● Set exercise: Please decide whether each statement below agrees with the Pelias Docker setup text, answering yes or no and quoting the deciding words of the text exactly. 1. The build command may need several hours to finish. 2. The pelias_api service is reached on port 4100. 3. The data volume should have at least about 15GB of free space.

● Document excerpt:
Dockerfiles for Pelias services
Check out a self-contained workshop that explains all the moving parts that make up the Pelias geocoding engine and then shows you how to setup a geocoder for a single city or county right on your own machine.
-
Docker version
1.10.1
or later. -
A directory for storing downloaded datasets. Set
DATA_DIR
to the folder's path in.env
file. -
OSX Only
- In Docker > Preferences > Advanced, set the CPU to
4
and memory to12 GB
. This ensures that Docker has enough memory to run the imports and API.
- In Docker > Preferences > Advanced, set the CPU to
Each of the containers will be able to access this directory internally as /data
, source data downloaded by the containers will be stored here.
note: the data can be fairly large, make sure you have at minimum ~15GB free space available on this volume
mkdir -p /tmp/data
If you wish to change the location of your data directory you can simply change the DATA_DIR
environment variable.
Each importer and service has a range of different options, detailed installation and configuration instructions can be found here: https://github.com/pelias/pelias/blob/master/INSTALL.md For an up-to-date references of supported options you can also view the README files contained in each repository on Github.
First you'll need to create (or edit) the provided pelias.json
file at the root of the repository.
This is where you will specify all the details of your desired Pelias instance, such as area of coverage and data sources.
You can reference the individual data sections below for more details on configuration.
Once that's ready, the following command will build all the images and containers required:
NOTE: this command can take several hours depending on your network, hardware, and the size of the region of coverage selected in pelias.json.
./build.sh
once the process is complete you can list the running services:
$ docker-compose ps
Name Command State Ports
------------------------------------------------------------------------------------------
pelias_api npm start Up 0.0.0.0:4000->4000/tcp
pelias_baseimage /bin/bash Exit 0
pelias_elasticsearch /bin/bash bin/es-docker Up 0.0.0.0:9200->9200/tcp, 9300/tcp
pelias_geonames /bin/bash Exit 0
pelias_interpolation npm start Up 0.0.0.0:4300->4300/tcp
pelias_openaddresses /bin/bash Exit 0
pelias_openstreetmap /bin/bash Exit 0
pelias_pip npm start Up 0.0.0.0:4200->4200/tcp
pelias_placeholder npm start Up 0.0.0.0:4100->4100/tcp
pelias_polylines /bin/bash Exit 0
pelias_schema /bin/bash Exit 0
pelias_whosonfirst /bin/bash Exit 0
All the services should be up and running after the build script completes. The ports on which the services run should match
the configuration in docker-compose.yml
. You can confirm this worked correctly by visiting each one at the corresponding URLs.

● Extracted records:

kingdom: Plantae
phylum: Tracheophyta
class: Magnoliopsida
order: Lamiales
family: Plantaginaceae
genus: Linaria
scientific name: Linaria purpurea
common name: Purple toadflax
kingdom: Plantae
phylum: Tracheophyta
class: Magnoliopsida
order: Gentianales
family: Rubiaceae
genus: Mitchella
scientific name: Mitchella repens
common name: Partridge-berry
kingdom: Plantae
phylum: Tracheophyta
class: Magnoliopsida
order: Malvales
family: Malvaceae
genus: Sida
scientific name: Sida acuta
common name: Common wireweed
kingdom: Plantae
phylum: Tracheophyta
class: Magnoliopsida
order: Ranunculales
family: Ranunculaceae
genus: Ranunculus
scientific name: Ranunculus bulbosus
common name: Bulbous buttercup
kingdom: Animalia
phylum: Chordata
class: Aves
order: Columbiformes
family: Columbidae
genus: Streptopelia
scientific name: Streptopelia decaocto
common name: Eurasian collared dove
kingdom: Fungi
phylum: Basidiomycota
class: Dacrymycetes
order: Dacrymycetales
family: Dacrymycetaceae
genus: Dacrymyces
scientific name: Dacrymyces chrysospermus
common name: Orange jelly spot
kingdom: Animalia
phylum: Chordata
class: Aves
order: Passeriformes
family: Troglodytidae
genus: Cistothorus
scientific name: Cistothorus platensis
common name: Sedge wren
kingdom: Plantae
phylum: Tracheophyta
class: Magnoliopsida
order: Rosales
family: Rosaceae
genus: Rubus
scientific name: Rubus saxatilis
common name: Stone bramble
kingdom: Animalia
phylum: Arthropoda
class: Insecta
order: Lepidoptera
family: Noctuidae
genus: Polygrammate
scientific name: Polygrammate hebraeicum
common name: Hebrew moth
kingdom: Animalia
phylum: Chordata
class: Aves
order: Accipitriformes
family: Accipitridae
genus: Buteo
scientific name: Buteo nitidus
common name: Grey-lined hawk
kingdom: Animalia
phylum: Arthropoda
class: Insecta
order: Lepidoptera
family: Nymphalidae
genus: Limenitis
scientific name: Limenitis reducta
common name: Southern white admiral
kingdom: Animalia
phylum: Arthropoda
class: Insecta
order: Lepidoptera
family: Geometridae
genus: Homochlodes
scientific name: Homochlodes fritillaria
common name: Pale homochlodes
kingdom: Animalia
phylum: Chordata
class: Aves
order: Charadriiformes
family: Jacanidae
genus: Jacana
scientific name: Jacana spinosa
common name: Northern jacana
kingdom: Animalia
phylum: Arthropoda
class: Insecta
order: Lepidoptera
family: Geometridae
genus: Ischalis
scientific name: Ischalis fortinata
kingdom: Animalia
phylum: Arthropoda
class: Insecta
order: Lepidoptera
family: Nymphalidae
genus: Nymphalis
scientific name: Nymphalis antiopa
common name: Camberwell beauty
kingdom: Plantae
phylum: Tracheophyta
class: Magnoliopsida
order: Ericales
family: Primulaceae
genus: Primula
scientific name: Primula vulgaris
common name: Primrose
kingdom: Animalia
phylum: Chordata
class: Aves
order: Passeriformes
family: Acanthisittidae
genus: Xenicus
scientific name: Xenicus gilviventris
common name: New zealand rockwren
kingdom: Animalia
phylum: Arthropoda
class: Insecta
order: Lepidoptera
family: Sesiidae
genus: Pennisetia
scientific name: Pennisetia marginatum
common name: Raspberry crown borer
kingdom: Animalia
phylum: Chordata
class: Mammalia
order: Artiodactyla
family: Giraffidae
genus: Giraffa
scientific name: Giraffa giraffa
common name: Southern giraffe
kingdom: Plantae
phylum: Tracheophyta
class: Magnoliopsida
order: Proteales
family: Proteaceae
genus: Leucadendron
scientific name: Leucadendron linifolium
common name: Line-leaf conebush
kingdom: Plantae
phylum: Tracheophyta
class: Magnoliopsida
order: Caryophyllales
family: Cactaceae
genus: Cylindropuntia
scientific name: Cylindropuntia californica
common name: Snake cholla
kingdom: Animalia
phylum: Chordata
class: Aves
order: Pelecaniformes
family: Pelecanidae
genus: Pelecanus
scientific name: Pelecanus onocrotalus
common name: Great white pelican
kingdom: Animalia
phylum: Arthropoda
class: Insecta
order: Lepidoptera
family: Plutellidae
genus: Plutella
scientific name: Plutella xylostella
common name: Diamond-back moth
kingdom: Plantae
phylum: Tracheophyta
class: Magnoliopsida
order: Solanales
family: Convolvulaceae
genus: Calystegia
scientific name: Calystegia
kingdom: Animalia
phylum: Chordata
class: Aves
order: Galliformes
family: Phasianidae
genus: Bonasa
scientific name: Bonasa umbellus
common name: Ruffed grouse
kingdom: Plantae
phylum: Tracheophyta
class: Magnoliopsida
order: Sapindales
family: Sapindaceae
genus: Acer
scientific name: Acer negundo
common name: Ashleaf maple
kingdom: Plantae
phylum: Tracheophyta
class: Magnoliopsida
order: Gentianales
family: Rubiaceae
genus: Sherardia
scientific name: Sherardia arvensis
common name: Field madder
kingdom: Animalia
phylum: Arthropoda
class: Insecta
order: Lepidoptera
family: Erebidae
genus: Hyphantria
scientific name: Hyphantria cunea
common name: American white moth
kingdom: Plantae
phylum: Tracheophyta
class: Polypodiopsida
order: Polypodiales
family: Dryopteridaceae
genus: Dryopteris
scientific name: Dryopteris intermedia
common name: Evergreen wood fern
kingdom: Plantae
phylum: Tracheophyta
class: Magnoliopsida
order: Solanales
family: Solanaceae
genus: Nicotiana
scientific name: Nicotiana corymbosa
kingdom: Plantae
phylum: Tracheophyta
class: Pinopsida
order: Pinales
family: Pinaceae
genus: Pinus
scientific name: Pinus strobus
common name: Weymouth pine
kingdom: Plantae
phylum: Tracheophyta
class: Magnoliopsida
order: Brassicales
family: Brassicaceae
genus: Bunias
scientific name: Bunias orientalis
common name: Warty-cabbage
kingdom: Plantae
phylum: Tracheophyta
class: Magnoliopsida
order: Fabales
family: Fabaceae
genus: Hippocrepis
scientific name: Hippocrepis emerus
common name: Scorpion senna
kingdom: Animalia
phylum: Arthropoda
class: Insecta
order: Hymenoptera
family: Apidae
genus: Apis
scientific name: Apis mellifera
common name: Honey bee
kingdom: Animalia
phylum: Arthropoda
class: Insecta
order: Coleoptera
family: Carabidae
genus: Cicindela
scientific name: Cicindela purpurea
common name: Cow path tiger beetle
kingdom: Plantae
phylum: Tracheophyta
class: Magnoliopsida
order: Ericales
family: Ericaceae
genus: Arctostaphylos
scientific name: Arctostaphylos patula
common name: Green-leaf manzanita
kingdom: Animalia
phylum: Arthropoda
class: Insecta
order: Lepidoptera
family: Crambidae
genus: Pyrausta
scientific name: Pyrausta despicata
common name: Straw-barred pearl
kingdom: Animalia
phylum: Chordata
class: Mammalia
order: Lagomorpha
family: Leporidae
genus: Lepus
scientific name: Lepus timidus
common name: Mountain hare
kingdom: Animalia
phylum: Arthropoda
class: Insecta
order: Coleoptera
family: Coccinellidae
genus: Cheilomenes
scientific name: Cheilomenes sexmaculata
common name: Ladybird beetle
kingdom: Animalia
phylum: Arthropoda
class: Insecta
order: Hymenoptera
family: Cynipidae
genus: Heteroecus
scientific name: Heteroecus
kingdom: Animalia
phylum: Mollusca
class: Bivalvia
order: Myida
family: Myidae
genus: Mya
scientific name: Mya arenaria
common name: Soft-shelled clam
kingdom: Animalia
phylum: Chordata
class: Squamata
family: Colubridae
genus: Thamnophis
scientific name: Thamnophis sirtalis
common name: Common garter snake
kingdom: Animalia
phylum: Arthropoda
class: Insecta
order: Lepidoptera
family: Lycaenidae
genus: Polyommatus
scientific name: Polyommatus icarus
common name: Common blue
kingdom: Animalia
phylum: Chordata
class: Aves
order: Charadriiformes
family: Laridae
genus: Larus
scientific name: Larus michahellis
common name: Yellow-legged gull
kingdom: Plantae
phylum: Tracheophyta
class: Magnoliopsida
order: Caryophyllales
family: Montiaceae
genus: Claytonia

● Solution for this problem:
1. Yes: "NOTE: this command can take several hours depending on your network, hardware, and the size of the region of coverage selected in pelias.json."
2. No: "pelias_api npm start Up 0.0.0.0:4000->4000/tcp"
3. Yes: "make sure you have at minimum ~15GB free space available on this volume"